### Fragmento seleccionado
▶

Es en verdad complicado de imaginar
que un texto tan delgado como El Utilitarismo de Mill, sea una pieza
tan decididamente fundamental para el anglosajón. No es extraño
que países como Estados Unidos tengan una Constitución
de siete artículos y Gran Bretaña no cuente formalmente
con una, sino con una Carta Magna que data del siglo XIII. Aquí
aplica el viejo proverbio de “Menos es más”.
En El Utilitarismo, Mill se propone
superar de una vez por todas, tanto las deficiencias de la primera
teoría utilitarista hechas por quien fuera su mentor intelectual,
Jeremy Bentham, como ofrecer una respuesta definitiva a los críticos
de esta teoría. Sin duda, Mill, lleva al utilitarismo a su
cima intelectual, sin que ello significara, como en otras teorías,
radicalizar la primera versión. En realidad la propuesta
de Mill, no es sólo práctica, sino deja entrever atisbos
de humanismo, aunque ello incomode a cientos de latinos que no ven
en esta teoría, sino uno de los motivos de la dominación
anglosajona.

◀

### Filas

▶

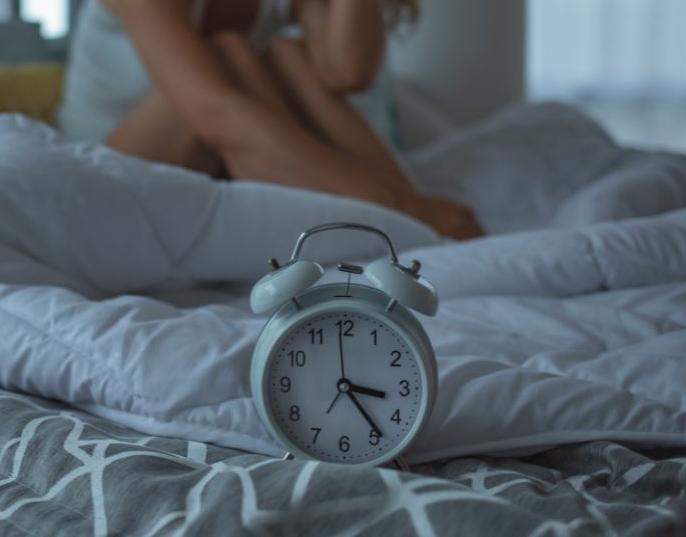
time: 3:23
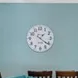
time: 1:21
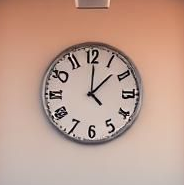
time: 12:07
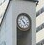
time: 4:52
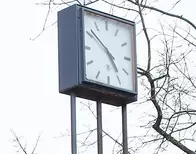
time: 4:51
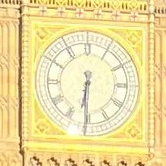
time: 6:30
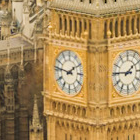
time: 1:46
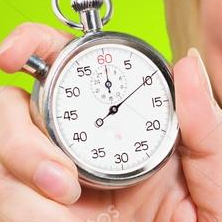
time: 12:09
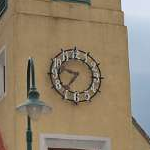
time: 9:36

◀
▶

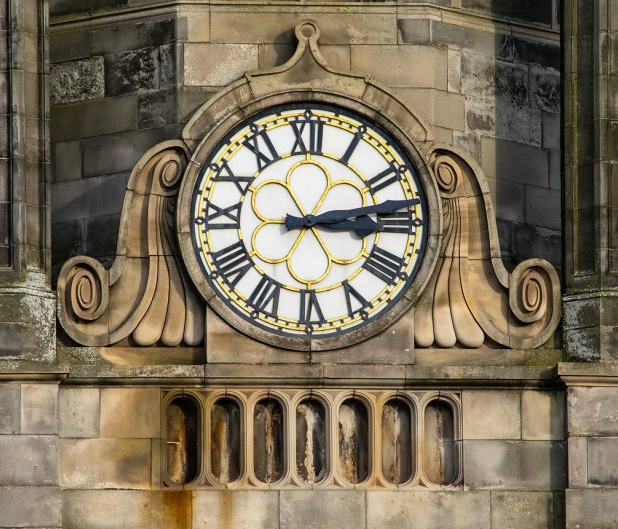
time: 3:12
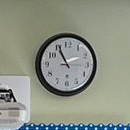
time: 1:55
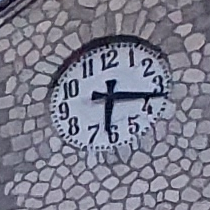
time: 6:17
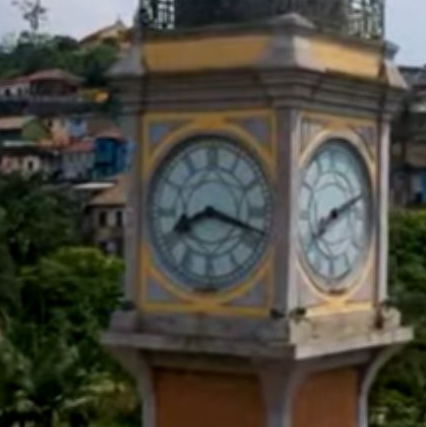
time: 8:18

◀
▶

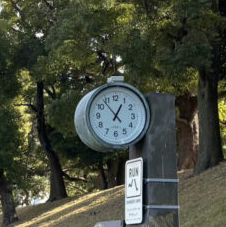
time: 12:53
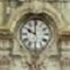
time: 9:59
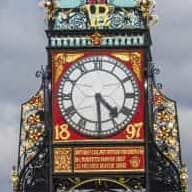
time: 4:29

◀

### Tu objetivo
Transcribe al pie de la letra la parte del fragmento sobre El Utilitarismo de Mill que va entre «En El Utilitarismo, Mill» y «anglosajona.», ambos incluidos.

### Resultado del ejercicio
En El Utilitarismo, Mill se propone
superar de una vez por todas, tanto las deficiencias de la primera
teoría utilitarista hechas por quien fuera su mentor intelectual,
Jeremy Bentham, como ofrecer una respuesta definitiva a los críticos
de esta teoría. Sin duda, Mill, lleva al utilitarismo a su
cima intelectual, sin que ello significara, como en otras teorías,
radicalizar la primera versión. En realidad la propuesta
de Mill, no es sólo práctica, sino deja entrever atisbos
de humanismo, aunque ello incomode a cientos de latinos que no ven
en esta teoría, sino uno de los motivos de la dominación
anglosajona.